Barney, sentado en el borde de la cama con el cuerpo en tensión, dijo a su vez:

—Ella no te lo contó todo, mamón. No te dijo que me la tiré aquella misma noche cuando se fueron aquellos tipos. No te dijo que se la metí por su trasero de muchacho.

Diciendo estas últimas palabras, Barney se lanzó a través de la habitación sobre Bama, que se apartó haciendo que Barney chocara contra la pared. Tranquila y cuidadosamente, el violinista le disparó a Barney en la rodilla.

—¿Necesitáis algo? —gritó Carl desde la cocina.

—Estamos divinamente —contestó Bama mientras Barney aullaba en el suelo.

El violinista se volvió a sentar, apuntando con el revólver a la mole que se retorcía, y siguió diciendo:

—Pero tú seguiste oyendo su risa, y no podías pensar en otra cosa. Tanto es así, que empezaste a sospechar que todo el mundo se reía de ti en cuanto volvías la espalda. De modo que la estuviste vigilando y cuando salí aquella última noche y viste que la casa quedaba a oscuras, forzaste la entrada. Fuiste directo a por Merle, aunque no entiendo cómo pudiste herirle, pero se está recuperando. Y te quedaste escondido hasta que ella entró en la cocina, y como no podías soportar que se riera otra vez de ti la atacaste por la espalda y le clavaste el cuchillo una vez y otra y otra más.
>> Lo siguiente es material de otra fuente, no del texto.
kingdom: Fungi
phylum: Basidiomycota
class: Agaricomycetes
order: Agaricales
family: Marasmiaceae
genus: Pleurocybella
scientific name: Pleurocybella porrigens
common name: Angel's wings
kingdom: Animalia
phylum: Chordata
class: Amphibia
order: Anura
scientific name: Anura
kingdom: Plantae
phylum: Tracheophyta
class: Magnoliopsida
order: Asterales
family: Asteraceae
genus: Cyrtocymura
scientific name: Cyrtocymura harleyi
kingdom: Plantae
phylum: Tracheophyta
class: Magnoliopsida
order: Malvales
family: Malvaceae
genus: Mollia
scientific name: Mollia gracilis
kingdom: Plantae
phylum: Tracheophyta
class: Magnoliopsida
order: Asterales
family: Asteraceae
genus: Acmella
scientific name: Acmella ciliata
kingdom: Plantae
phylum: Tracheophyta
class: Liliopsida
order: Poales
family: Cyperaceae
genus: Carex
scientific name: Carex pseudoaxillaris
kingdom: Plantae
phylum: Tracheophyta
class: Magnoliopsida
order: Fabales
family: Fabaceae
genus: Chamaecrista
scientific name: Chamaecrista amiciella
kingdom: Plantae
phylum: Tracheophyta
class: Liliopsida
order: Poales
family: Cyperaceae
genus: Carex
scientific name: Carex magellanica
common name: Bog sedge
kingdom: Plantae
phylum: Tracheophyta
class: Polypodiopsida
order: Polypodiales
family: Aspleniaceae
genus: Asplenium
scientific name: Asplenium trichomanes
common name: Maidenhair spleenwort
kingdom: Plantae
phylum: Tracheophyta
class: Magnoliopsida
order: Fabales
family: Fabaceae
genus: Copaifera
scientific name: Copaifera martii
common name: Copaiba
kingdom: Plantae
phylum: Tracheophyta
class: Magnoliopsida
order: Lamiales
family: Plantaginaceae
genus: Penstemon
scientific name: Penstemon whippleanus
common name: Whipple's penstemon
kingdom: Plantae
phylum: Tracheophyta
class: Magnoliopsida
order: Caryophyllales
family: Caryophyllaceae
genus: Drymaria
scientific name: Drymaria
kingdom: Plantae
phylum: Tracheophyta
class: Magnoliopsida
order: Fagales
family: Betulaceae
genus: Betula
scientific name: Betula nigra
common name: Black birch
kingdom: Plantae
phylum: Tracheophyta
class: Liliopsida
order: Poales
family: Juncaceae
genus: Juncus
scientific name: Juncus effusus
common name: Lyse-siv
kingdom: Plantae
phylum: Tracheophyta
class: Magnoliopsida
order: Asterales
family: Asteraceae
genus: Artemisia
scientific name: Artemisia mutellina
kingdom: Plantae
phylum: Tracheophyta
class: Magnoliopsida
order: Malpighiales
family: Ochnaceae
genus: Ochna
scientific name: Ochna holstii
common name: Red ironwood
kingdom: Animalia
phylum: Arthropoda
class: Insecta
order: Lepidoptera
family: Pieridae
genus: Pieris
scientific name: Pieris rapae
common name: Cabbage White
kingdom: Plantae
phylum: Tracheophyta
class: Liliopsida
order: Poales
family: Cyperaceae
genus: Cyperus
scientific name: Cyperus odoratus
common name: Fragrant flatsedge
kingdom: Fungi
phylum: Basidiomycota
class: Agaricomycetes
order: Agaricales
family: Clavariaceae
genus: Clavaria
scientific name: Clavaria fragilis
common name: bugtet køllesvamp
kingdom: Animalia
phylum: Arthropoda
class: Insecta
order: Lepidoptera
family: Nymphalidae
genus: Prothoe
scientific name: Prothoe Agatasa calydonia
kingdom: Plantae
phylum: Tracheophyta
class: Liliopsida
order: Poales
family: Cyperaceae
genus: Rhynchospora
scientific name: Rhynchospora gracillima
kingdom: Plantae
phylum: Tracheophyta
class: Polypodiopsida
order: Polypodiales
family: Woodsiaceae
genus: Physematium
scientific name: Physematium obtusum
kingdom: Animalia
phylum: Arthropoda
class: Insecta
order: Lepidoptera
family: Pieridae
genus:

—Pero ella me vio —dijo Barney con un gemido—, y se dio la vuelta para coger un cuchillo o una botella, no sé. Pero no se reía, esa perra no se reía.

Con todas sus fuerzas, Bama le dio una patada a Barney en la rodilla cubierta de sangre, y dijo a gritos, para cubrir los chillidos del negro:

—¡Bonita noche para viajar, Carl!

—Ya lo creo. Ahora me reúno contigo. Traeré cerveza.

—Mejor whisky —gritó Bama—. Oh, y tráete la Biblia de tu padre. El whisky lo tomaremos después.